When Jesus asked the question about what should become of the tenants who killed every slave messenger and ultimately the landlord’s son, they were the ones, not Jesus, who answered kill them all and get new tenants.  That’s the answer that would be expected given the rules of the world of that time and of our time, if we’re honest.  

But this parable is all about God.  The God who has entrusted us with so much that has the potential for growth and blessings.  This is the God of second and third and thirtieth chances.  God’s love is for Pharisees, wicked tenants, and even those of us living relatively comfortable lives with full cupboards and then some.  We are saved not by our own doing but by God’s.  This is a matter of grace.

Barbara Brown Taylor reminds us that all of this, everything in creation is God’s and we are the guests of God where we are “welcome on this earth and welcome to it so long as we remember whose it is and how it is to be used.  We can love it as our own.”

(Gospel Medicine, 109) What we don’t get to do is thumb our noses at the landlord and persecute the messengers he sends.  We can’t forget who we are and whose we are.
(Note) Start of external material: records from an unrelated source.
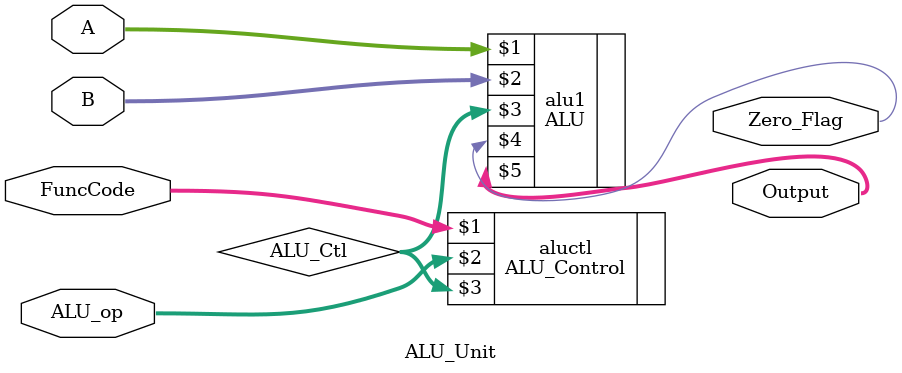
<source format=v>
`timescale 1ns / 1ps
module ALU_Unit(FuncCode, ALU_op, A, B, Zero_Flag, Output);
	input			[31:0]	A,B;
	input			[5:0]		FuncCode;
	input			[1:0]		ALU_op;
	
	wire 			[3:0]		ALU_Ctl;
	
	output			Zero_Flag;
	output [31:0]	Output;
	
	ALU_Control aluctl(FuncCode, ALU_op, ALU_Ctl);
	ALU			alu1(A,B,ALU_Ctl, Zero_Flag,Output);

endmodule

</source>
We are taking care of the earth on God’s behalf and we are to be just as generous with its resources as God is with us.  This may not be the world’s way but it is the way of the kingdom that Jesus came to show us, including a table meant for all to share in the bread and cup.

May this feast we are about to partake with so many others in places around the globe beyond our imagining be a recognition of the bounty that we are to share with all of God’s children, as grace bearers just as we have been the recipients of such grace. Amen.